*** Dataset content ***

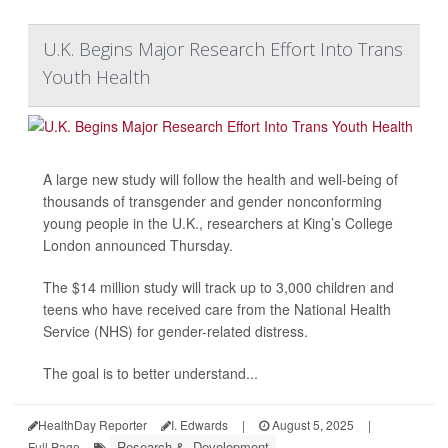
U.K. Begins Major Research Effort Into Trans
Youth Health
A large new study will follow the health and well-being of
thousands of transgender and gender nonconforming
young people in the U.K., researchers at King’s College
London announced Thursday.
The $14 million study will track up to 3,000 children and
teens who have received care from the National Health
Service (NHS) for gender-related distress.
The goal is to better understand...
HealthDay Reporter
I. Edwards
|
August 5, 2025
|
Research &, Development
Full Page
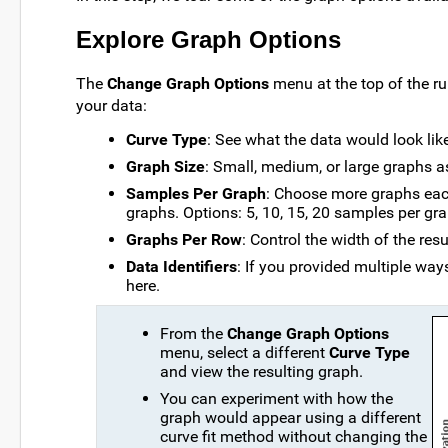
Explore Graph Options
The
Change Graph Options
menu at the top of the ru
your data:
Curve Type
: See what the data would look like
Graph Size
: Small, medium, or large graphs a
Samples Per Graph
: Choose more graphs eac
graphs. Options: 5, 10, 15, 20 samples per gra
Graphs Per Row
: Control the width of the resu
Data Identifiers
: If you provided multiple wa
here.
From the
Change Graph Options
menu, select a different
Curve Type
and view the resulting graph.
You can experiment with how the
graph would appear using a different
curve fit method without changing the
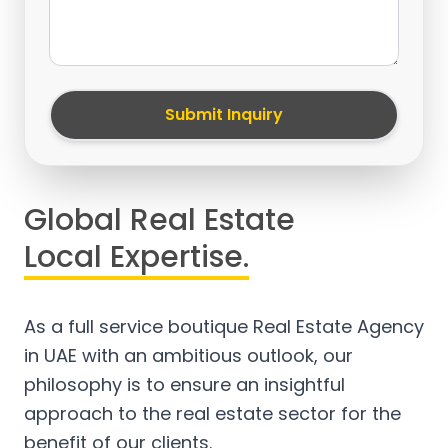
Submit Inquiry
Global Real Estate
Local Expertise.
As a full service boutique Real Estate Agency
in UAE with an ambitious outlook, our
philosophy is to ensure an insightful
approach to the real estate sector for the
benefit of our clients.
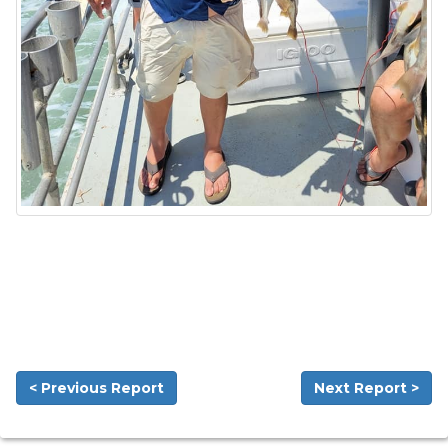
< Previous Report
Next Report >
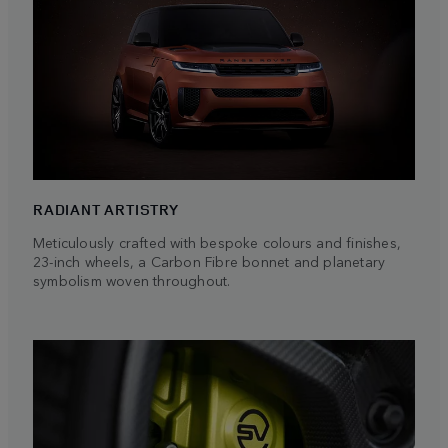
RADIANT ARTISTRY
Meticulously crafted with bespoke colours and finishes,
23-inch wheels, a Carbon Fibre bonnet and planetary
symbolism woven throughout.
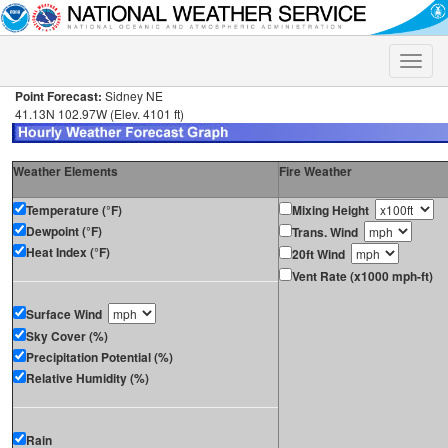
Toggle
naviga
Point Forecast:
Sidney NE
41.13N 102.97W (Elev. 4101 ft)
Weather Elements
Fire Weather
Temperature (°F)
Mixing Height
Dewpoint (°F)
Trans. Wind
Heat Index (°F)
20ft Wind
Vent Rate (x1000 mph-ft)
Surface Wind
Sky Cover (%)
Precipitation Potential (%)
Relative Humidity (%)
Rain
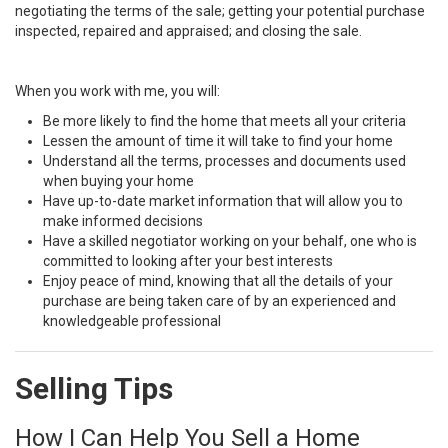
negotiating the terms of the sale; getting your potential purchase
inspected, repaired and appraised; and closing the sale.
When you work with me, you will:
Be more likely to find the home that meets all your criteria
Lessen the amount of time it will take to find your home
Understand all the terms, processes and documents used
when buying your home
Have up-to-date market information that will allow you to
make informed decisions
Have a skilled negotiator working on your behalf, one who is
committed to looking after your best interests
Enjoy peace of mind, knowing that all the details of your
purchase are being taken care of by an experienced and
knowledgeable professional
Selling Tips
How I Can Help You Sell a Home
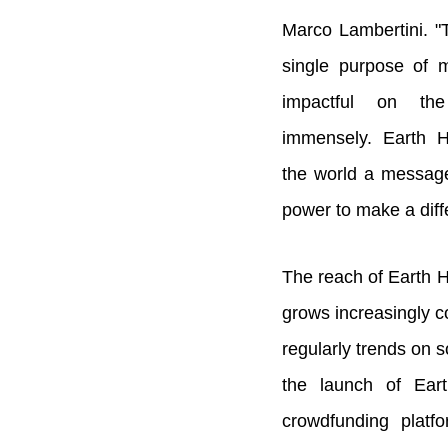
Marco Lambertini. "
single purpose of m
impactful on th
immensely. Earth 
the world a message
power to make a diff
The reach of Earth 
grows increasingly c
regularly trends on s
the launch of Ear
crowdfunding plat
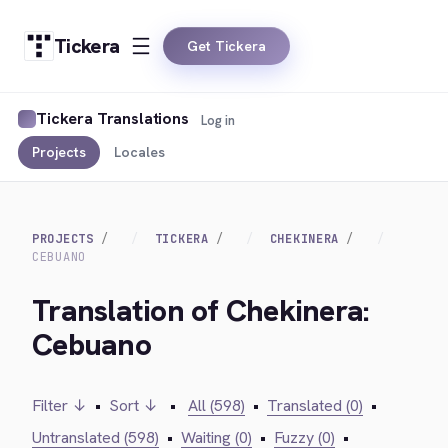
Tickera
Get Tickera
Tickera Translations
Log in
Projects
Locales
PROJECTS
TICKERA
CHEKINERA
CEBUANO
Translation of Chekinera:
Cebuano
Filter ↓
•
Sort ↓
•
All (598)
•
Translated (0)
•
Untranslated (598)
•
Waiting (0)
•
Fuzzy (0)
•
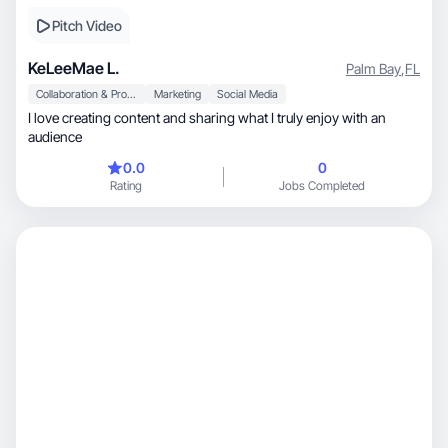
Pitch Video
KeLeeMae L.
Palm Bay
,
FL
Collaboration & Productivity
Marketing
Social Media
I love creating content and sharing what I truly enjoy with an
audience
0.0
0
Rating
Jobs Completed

*** End of Dataset content ***

- **Work to complete**
Please reproduce the records above line for line, without the pictures.

- **Response**
U.K. Begins Major Research Effort Into Trans
Youth Health
A large new study will follow the health and well-being of
thousands of transgender and gender nonconforming
young people in the U.K., researchers at King’s College
London announced Thursday.
The $14 million study will track up to 3,000 children and
teens who have received care from the National Health
Service (NHS) for gender-related distress.
The goal is to better understand...
HealthDay Reporter
I. Edwards
|
August 5, 2025
|
Research &, Development
Full Page
Explore Graph Options
The
Change Graph Options
menu at the top of the ru
your data:
Curve Type
: See what the data would look like
Graph Size
: Small, medium, or large graphs a
Samples Per Graph
: Choose more graphs eac
graphs. Options: 5, 10, 15, 20 samples per gra
Graphs Per Row
: Control the width of the resu
Data Identifiers
: If you provided multiple wa
here.
From the
Change Graph Options
menu, select a different
Curve Type
and view the resulting graph.
You can experiment with how the
graph would appear using a different
curve fit method without changing the
Submit Inquiry
Global Real Estate
Local Expertise.
As a full service boutique Real Estate Agency
in UAE with an ambitious outlook, our
philosophy is to ensure an insightful
approach to the real estate sector for the
benefit of our clients.
< Previous Report
Next Report >
RADIANT ARTISTRY
Meticulously crafted with bespoke colours and finishes,
23-inch wheels, a Carbon Fibre bonnet and planetary
symbolism woven throughout.
Toggle
naviga
Point Forecast:
Sidney NE
41.13N 102.97W (Elev. 4101 ft)
Weather Elements
Fire Weather
Temperature (°F)
Mixing Height
Dewpoint (°F)
Trans. Wind
Heat Index (°F)
20ft Wind
Vent Rate (x1000 mph-ft)
Surface Wind
Sky Cover (%)
Precipitation Potential (%)
Relative Humidity (%)
Rain
negotiating the terms of the sale; getting your potential purchase
inspected, repaired and appraised; and closing the sale.
When you work with me, you will:
Be more likely to find the home that meets all your criteria
Lessen the amount of time it will take to find your home
Understand all the terms, processes and documents used
when buying your home
Have up-to-date market information that will allow you to
make informed decisions
Have a skilled negotiator working on your behalf, one who is
committed to looking after your best interests
Enjoy peace of mind, knowing that all the details of your
purchase are being taken care of by an experienced and
knowledgeable professional
Selling Tips
How I Can Help You Sell a Home
Marco Lambertini. "
single purpose of m
impactful on th
immensely. Earth 
the world a message
power to make a diff
The reach of Earth 
grows increasingly c
regularly trends on s
the launch of Ear
crowdfunding plat
Tickera
Get Tickera
Tickera Translations
Log in
Projects
Locales
PROJECTS
TICKERA
CHEKINERA
CEBUANO
Translation of Chekinera:
Cebuano
Filter ↓
•
Sort ↓
•
All (598)
•
Translated (0)
•
Untranslated (598)
•
Waiting (0)
•
Fuzzy (0)
•
Pitch Video
KeLeeMae L.
Palm Bay
,
FL
Collaboration & Productivity
Marketing
Social Media
I love creating content and sharing what I truly enjoy with an
audience
0.0
0
Rating
Jobs Completed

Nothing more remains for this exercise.